Randomatters
Published 21 years, 6 months pastWhen you withdraw for a couple of weeks, all kinds of stuff piles up—in the house, in the Inbox, in life in general.
During our Passover seder on April 17, I spotted a label on a bottle that cracked me up. Since I’d acquired a digital camera just the day before in hopes of taking pictures of both our families at one table, I couldn’t resist capturing the label for posterity, so I’ll share it with you. Somebody really needed to think a little harder about their domain name choice. Then again, had they done so, I’d have been deprived of a good laugh. Hey, maybe they’re going back to their original recipe! Wouldn’t that be fun.
The day after Mom’s death, Netdiver published a close-ups* interview with me. You’ve probably already seen it, but if not, there you go. It’s long, but that’s mostly due to it having a lot of questions, some of which were actually difficult to answer.
Chris Casciano updated his PNH Developer Toolbar to fix some typos, add more links to useful tools, and make the toolbar work in Phoenix/Firebird as well as Netscape/Mozilla. I don’t think I mentioned the toolbar here before, so let me just say it’s insanely useful and thoroughly awesome. I’m already becoming addicted to it, especially in conjunction with the DevEdge Sidebar Tabs, which lets me drill into various W3C specifications quickly and easily.

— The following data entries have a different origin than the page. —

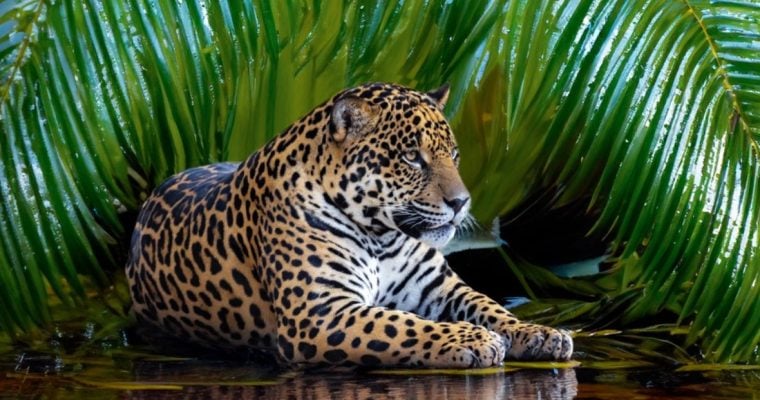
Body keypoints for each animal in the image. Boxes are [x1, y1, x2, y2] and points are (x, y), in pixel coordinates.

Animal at [126, 82, 573, 368]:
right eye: (412, 158)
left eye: (455, 154)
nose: (462, 203)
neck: (382, 235)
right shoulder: (319, 313)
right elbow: (402, 325)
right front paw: (472, 338)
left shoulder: (441, 289)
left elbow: (489, 305)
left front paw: (538, 332)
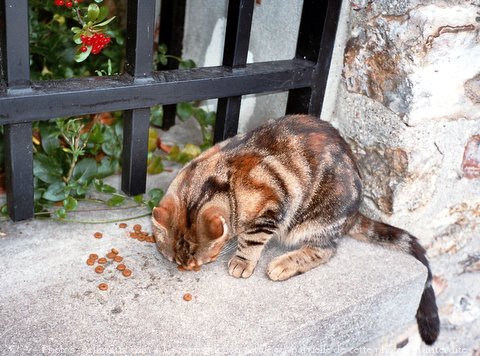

Everyone got all upset at Dave Winer, who in turn got upset with everyone; things were said, mistakes were made, meanings were imposed and decomposed. If it hadn’t started with a post about designers and CSS, I wouldn’t even bother to mention it. My reaction: everyone over-reacted. Dave didn’t say in that particular post that there was anything wrong with CSS, although he did make some interesting statements about what works and what doesn’t. Of course the advantages of using CSS are fairly self-evident to anyone paying the slightest bit of attention, and (to my eye) far too compelling to ignore or eschew. There are indeed flaws and omissions both in browser support and the CSS specification itself, but that’s never stopped anyone. Meanwhile, anyone who’s using CSS as a political club of some sort needs to cut it out. CSS is a technology, and a good one that promises to get better. It’s not a religion, despite the odd quasi-religious titles people keep affixing to my name (“CSS Pope” being one of the funniest).
On an oddly related note, Jeffrey and Tantek and Matt batted about thoughts on RSS, syndication, hand-rolling a weblog, and so on. This particular journal (as I call it) is basically hand-rolled, and for a long time I manually updated the current entries and archives: when I added a new entry to the home page, I’d cut the least recent entry and paste it into the archive page. That worked so long as I posted weekly and didn’t want to do anything else with the entries.
But then I started hearing from people who said that without an RSS feed, they couldn’t keep track of a site. I write these entries so that people can see them, and I was sort of interested in RSS anyway, so I decided that I needed a way to set up a feed and automate the process of managing the entries. As long-time readers will recall, I accomplished this by teaching myself XSLT and using it to create a very minimal content management system of my own. Entries are written in an XML format I derived from RSS itself, and I run the XML file through a series of XSLT recipes to produce the most recent entries on the home page, the archives, and the RSS feeds. I suppose I could also create messages to e-mail to people who signed up for them, but I’m not up to that yet.
So anyway, I agree with what Jeffrey says about pouring an entire site’s contents into an RSS feed: why would I bother? Part of the experience of reading a personal site is how it looks, the way the words are arranged, the layout of the content. So I’ve been doing basically what Jeffrey is now doing, and dropping the first sentence of each entry into the feed. That keeps the feed small, it allows people to know when I’ve posted something new, and gives them enough information to decide if they want to go read the new entry. It also forces me to think about writing good lead sentences, since an entry description of “I just had a thought….” isn’t nearly is interesting as “I was pondering the relationship between XSLT and CSS, and had an idea I think is pretty cool….”
(Incidentally, those of you chastising Jeffrey for “selling out” need a serious perspective check. Try some deep-breathing exercises while you’re at it.)
Matt observed that I should drop the plink
class on the permalinks and use a contextual selector to style them, and that I should add rel="bookmark"
to the permalinks. The latter I’ll implement in my next XSLT update, as I should have done long ago. The former, however, I’ll probably not do just because I like having a class that applies only to the permalinks and nothing else. I might decide in the future to move the permalinks from one element to another, and I don’t want to have to juggle a bunch of selectors when I do. The structure and design of the site are always in a slow state of evolution, so I try to plan for future mutations as best I can.
That’s one benefit of hand-rolling the whole system. I can plan ahead with the greatest possible clarity because I know exactly how everything is put together, and how changes to the structure will affect the layout and experience. I can also make sure the site’s markup is as lean and relevant as possible, because the most advanced document optimization tool ever devised is still the human brain.